Re: Can I cancel a decommissioning procedure??

Posted by William R <tr...@protonmail.com.INVALID>.

Hi Alain,

Thank you for your comforting reply :)  I did restart, still waiting to come up (normally takes ~ 30 minutes) , the issue is that the rest nodes in the cluster marked it as DL (DOWN/LEAVING) thats why I am kinda stressed.. Lets see once is up!

Sent with [ProtonMail](https://protonmail.com) Secure Email.

‐‐‐‐‐‐‐ Original Message ‐‐‐‐‐‐‐
On Tuesday, June 4, 2019 7:25 PM, Alain RODRIGUEZ <ar...@gmail.com> wrote:

> Hello William,
>
>> At the moment we keep the node down before figure out a way to cancel that.
>
> Off the top of my head, a restart of the node is the way to go to cancel a decommission.
> I think you did the right thing and your safety measure is also the fix here :).
>
> Did you try to bring it up again?
>
> If it's really critical, you can probably test that quickly with ccm (https://github.com/riptano/ccm), tlp-cluster (https://github.com/thelastpickle/tlp-cluster) or simply with any existing dev/test environment if you have any available with some data.
>
> Good luck with that, a PEBKAC issue are the worst. You can do a lot of damage, could always have avoided it and it makes you feel terrible.
> It doesn't sound that bad in your case though, I've seen (and done) worse  ¯\_(ツ)_/¯. It's hard to fight PEBKACs, we, operators, are unpredictable :).
> Nonetheless, and to go back to something more serious, there are ways to limit the amount and possible scope of those, such as good practices, testing and automations.
>
> C*heers,
> -----------------------
> Alain Rodriguez - alain@thelastpickle.com
> France / Spain
>
> The Last Pickle - Apache Cassandra Consulting
> http://www.thelastpickle.com
>
> Le mar. 4 juin 2019 à 17:55, William R <tr...@protonmail.com.invalid> a écrit :
>
>> Hi,
>>
>> Was an accidental decommissioning of a node and we really need to to cancel it.. is there any way? At the moment we keep the node down before figure out a way to cancel that.
>>
>> Thanks

Re: Can I cancel a decommissioning procedure??

Posted by Alain RODRIGUEZ <ar...@gmail.com>.

## SOURCE INFORMATION
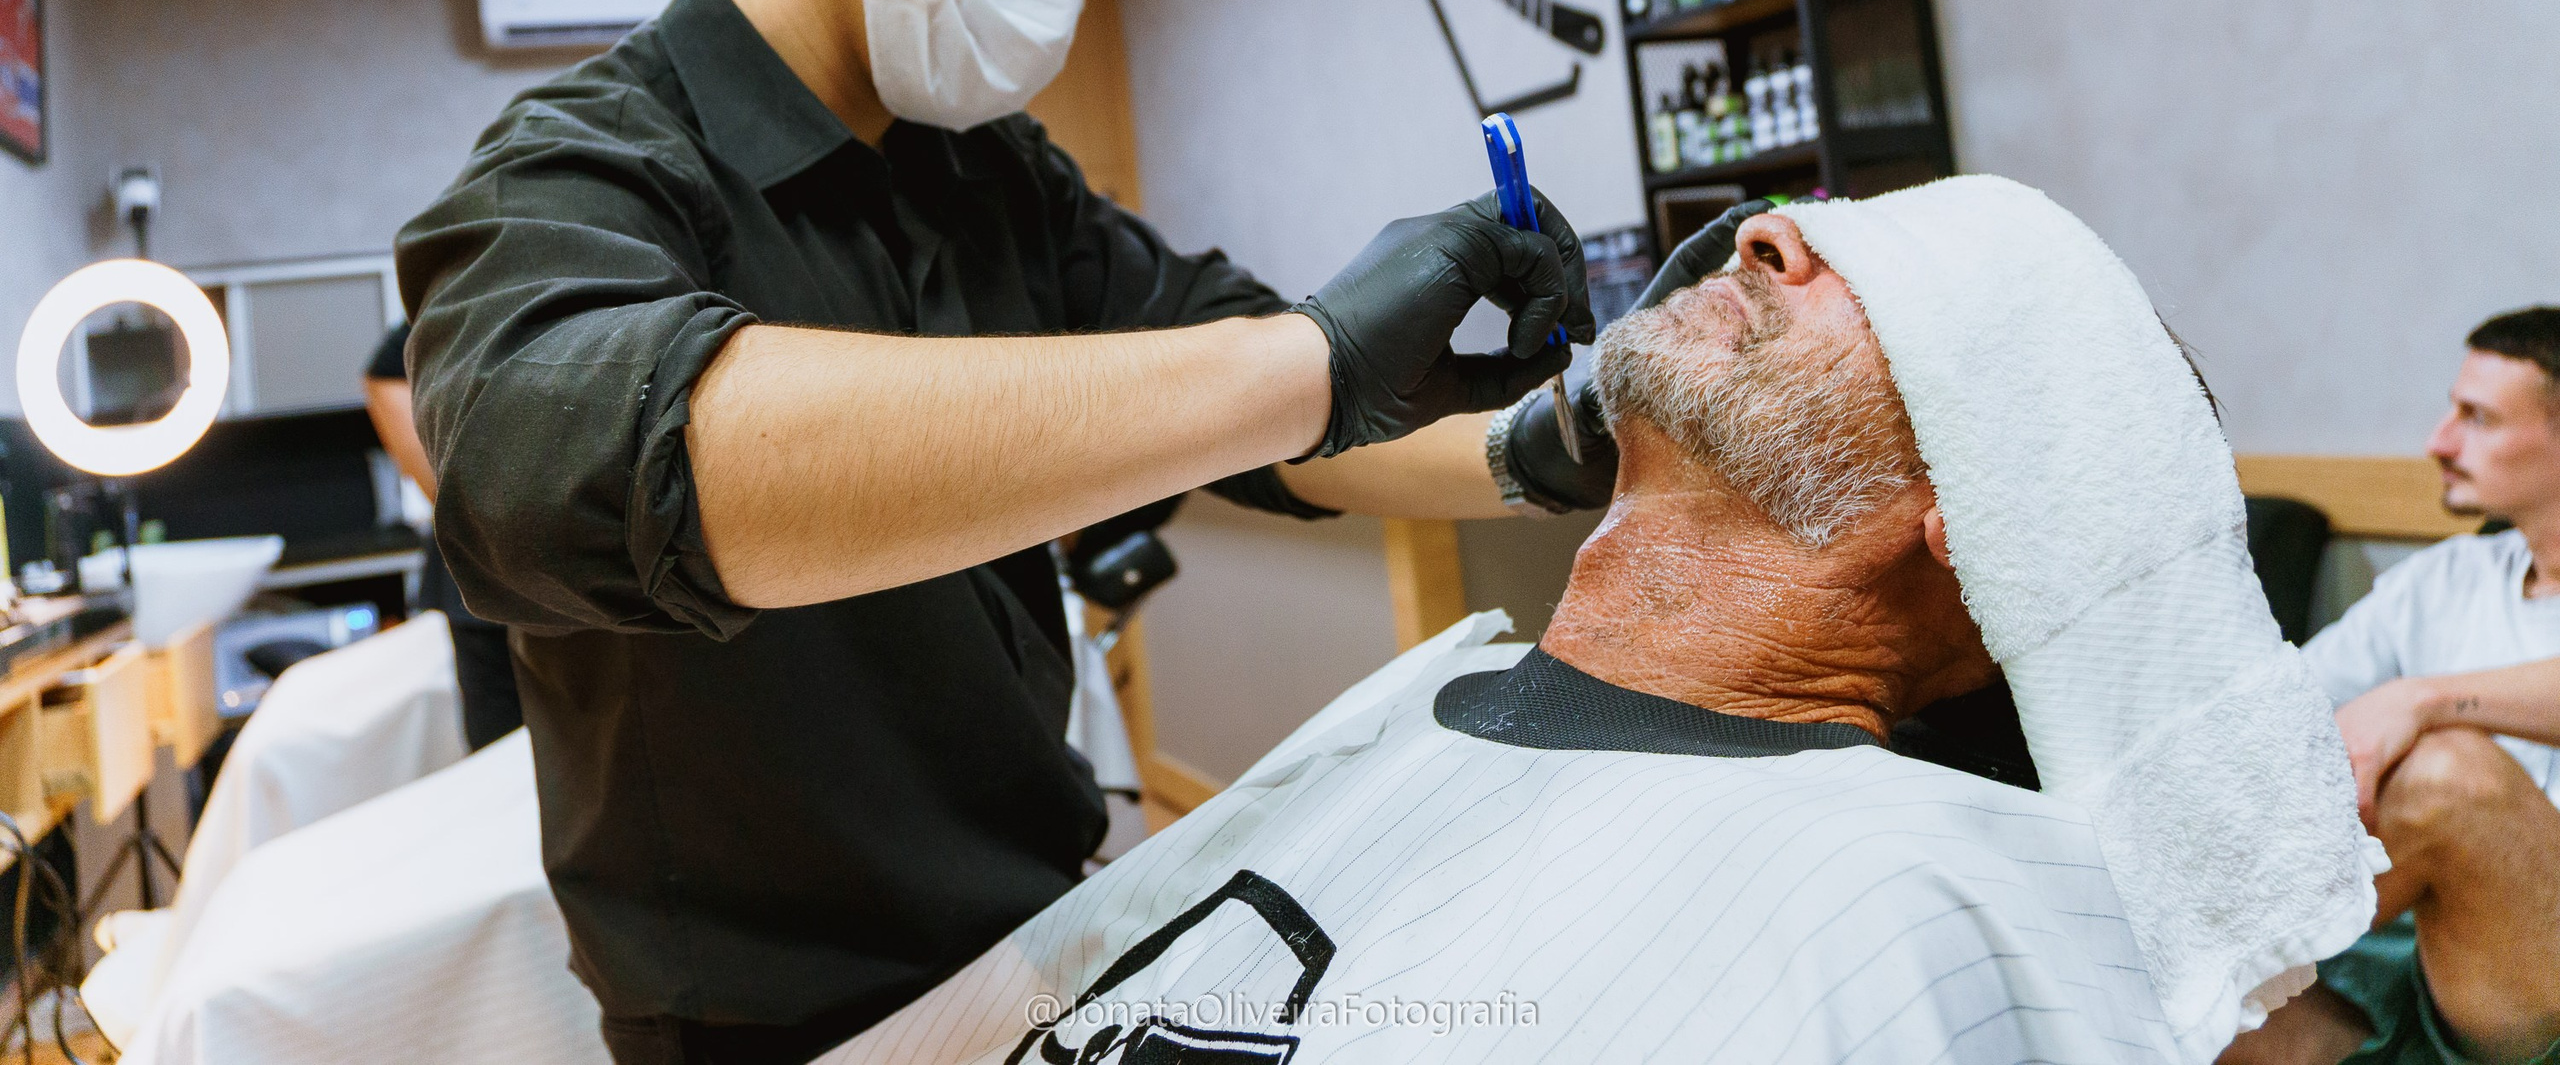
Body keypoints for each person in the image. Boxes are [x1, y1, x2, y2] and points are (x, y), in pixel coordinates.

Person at [398, 0, 1600, 1065]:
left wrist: (1554, 438)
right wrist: (1309, 367)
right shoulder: (579, 165)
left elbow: (1260, 401)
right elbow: (592, 463)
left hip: (1039, 928)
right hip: (774, 1014)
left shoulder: (989, 174)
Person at [819, 180, 2377, 1065]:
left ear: (1983, 534)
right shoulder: (1434, 700)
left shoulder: (1908, 903)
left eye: (1900, 290)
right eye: (1813, 216)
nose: (1765, 231)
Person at [2229, 308, 2560, 1065]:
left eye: (2477, 418)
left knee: (2450, 774)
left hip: (2541, 977)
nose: (2438, 441)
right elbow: (2277, 711)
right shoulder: (2445, 580)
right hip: (2403, 967)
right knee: (2199, 1015)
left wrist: (2422, 698)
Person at [361, 322, 524, 751]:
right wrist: (450, 489)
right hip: (485, 581)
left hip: (564, 575)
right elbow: (385, 371)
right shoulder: (485, 273)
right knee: (505, 774)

## ASSIGNMENT
Write what comes next in the thread about canceling a node decommission, picking up right after its final line.

## ANSWER SECTION
Hello William,

At the moment we keep the node down before figure out a way to cancel that.
>

Off the top of my head, a restart of the node is the way to go to cancel a
decommission.
I think you did the right thing and your safety measure is also the fix
here :).

Did you try to bring it up again?

If it's really critical, you can probably test that quickly with ccm (
https://github.com/riptano/ccm), tlp-cluster (
https://github.com/thelastpickle/tlp-cluster) or simply with any existing
dev/test environment if you have any available with some data.

Good luck with that, a PEBKAC issue are the worst. You can do a lot of
damage, could always have avoided it and it makes you feel terrible.
It doesn't sound that bad in your case though, I've seen (and done) worse
¯\_(ツ)_/¯. It's hard to fight PEBKACs, we, operators, are unpredictable :).
Nonetheless, and to go back to something more serious, there are ways to
limit the amount and possible scope of those, such as good practices,
testing and automations.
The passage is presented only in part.